The sequence $f_n=x^n$ is not weakly convergent in $C[0,1]$ Let's consider the sequence $f_n=x^n$ for $n \in \mathbb{N}$ in $C[0,1]$ equipped with the usual supremum norm.
How can we show that $f_n$ does not converge weakly in $C[0,1]$ without using an explicit description of the dual (e.g. as a space of measures)?
This was a question in an exam in functional analysis this semester and I can't really figure out a way how to solve this without knowing how the dual of $C[0,1]$ looks like.
 A: For each $x\in[0,1]$, define the evaluation functional $T_x:C[0,1]\to\mathbb R$ as $T_x(g)\equiv g(x)$ for each $g\in C[0,1]$. It is clear that $T_x$ is linear and it is bounded, since $|T_x(g)|=|g(x)|\leq\|g\|_{\infty}$ for each $g\in C[0,1]$, so the operator norm of $T_x$ is finite (and not greater than $1$).
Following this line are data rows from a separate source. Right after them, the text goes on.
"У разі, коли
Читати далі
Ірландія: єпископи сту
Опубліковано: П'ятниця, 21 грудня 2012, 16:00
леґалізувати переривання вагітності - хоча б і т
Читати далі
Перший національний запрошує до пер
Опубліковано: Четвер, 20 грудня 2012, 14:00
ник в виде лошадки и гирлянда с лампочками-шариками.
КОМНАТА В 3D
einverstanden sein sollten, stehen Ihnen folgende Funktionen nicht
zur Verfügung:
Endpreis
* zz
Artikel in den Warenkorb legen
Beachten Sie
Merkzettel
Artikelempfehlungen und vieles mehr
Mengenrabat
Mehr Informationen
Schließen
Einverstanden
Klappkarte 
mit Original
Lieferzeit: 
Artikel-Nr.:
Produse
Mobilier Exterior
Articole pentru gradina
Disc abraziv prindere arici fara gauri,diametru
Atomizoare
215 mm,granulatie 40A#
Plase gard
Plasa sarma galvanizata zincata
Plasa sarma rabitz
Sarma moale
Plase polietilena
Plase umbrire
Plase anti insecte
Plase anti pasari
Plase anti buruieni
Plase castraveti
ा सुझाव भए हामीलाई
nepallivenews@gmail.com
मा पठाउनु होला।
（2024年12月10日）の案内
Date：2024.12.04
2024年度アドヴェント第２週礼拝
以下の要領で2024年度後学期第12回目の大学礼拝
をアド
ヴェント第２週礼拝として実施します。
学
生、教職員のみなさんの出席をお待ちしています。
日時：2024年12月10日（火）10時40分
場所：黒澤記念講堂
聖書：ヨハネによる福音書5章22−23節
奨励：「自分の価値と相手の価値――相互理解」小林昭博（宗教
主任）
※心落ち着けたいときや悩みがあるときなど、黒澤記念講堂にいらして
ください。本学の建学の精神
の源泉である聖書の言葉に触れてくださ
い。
This means that $T_x\in C[0,1]^{\star}$ (the dual space) for all $x\in[0,1]$.
Now suppose that there exists some $f\in C[0,1]$ such that $(f_n)_{n\in\mathbb N}$ converges to $f$ weakly. Then, one has $$T_x(f_n)\to T_x(f)\quad\text{as $n\to\infty$ for each $x\in [0,1]$}.$$
This implies, in particular, that $$T_1(f_n)=f_n(1)=1\to T_1(f)=f(1),$$ so that $f(1)=1$. But if $x\in[0,1)$, one has $$|f(x)|=|T_x(f)|\leq|T_x(f)-T_x(f_n)|+|T_x(f_n)|=|T_x(f)-T_x(f_n)|+|x^n|\to 0,$$ so that $f(x)=0$. Therefore,
\begin{align*}
f(x)=\begin{cases}0&\text{if $x\in[0,1)$,}\\1&\text{if $x=1$,}\end{cases}
\end{align*}
so that $f$ is not continuous. This contradiction reveals that the sequence $(f_n)_{n\in\mathbb N}$ cannot have a weak limit in $C[0,1]$.